[EXERCISE INPUT]
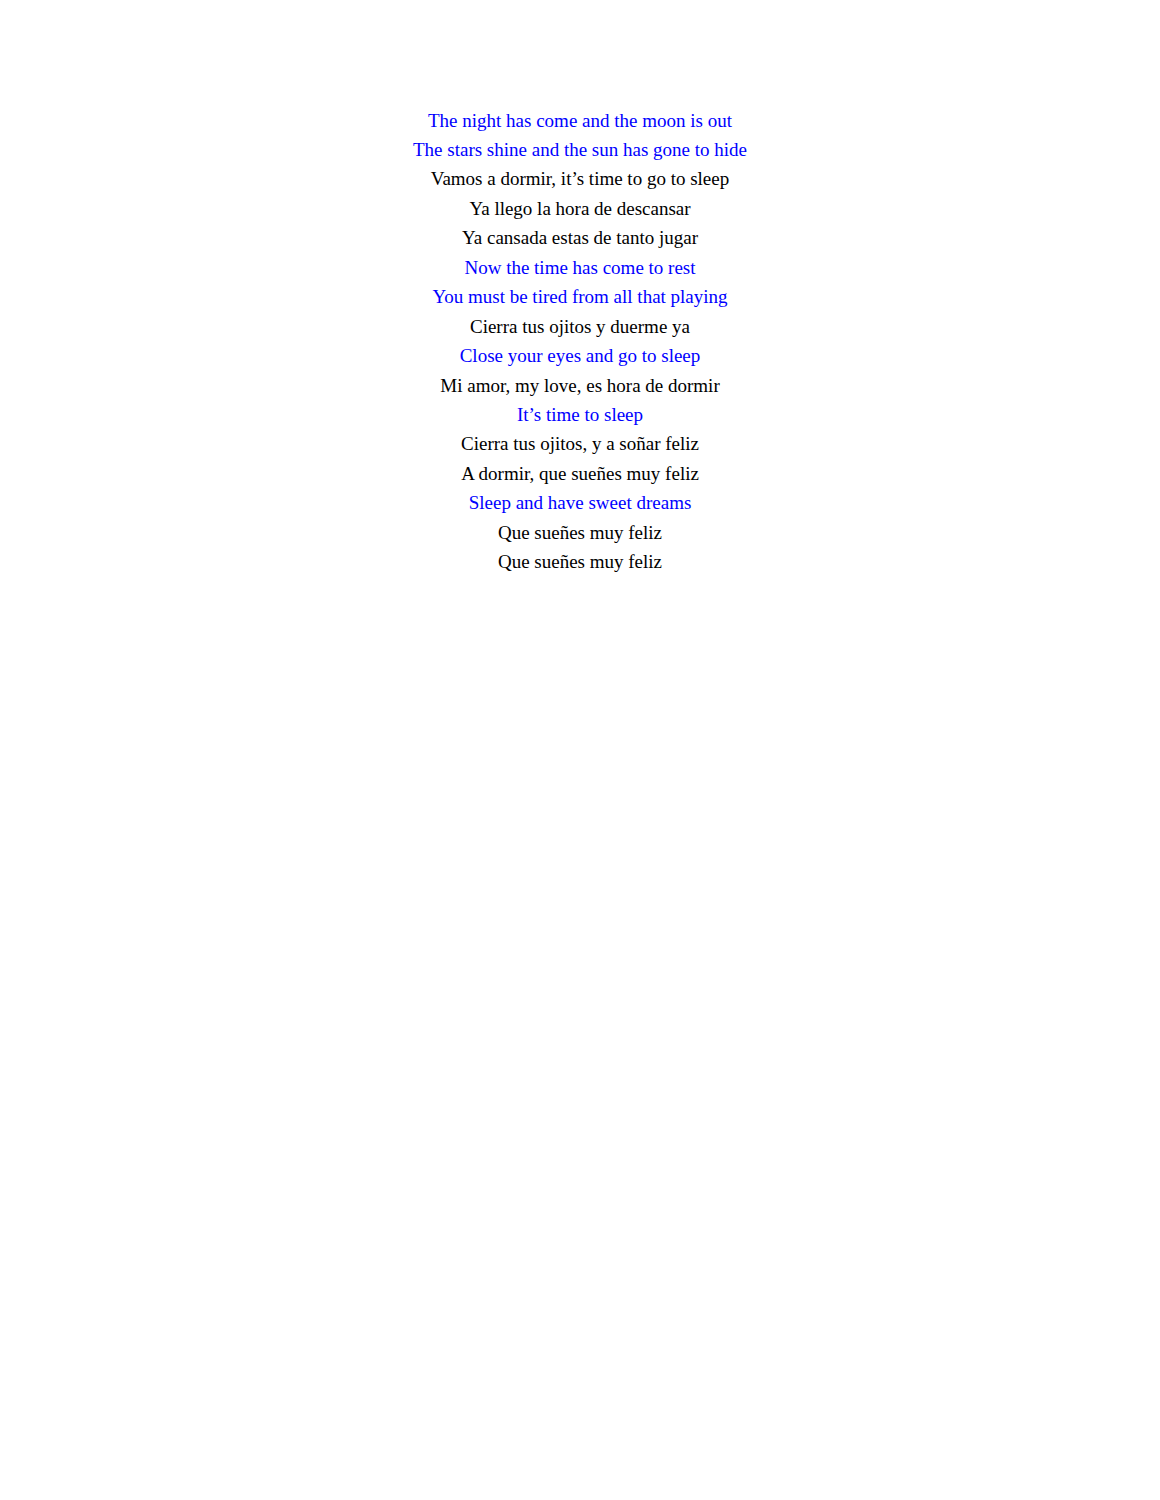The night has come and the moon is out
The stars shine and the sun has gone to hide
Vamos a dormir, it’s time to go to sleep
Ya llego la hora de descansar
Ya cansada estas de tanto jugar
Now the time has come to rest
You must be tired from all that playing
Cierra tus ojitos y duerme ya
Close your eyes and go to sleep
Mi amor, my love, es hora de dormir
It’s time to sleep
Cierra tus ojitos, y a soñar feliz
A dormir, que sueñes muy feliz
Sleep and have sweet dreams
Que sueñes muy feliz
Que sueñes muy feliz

[GOAL OF THE EXERCISE] Your reply should consist only of the lines running from the line with "Cierra tus ojitos, y a soñar feliz" to the end of the listing, retyped exactly.

[RESULT BELOW]
Cierra tus ojitos, y a soñar feliz
A dormir, que sueñes muy feliz
Sleep and have sweet dreams
Que sueñes muy feliz
Que sueñes muy feliz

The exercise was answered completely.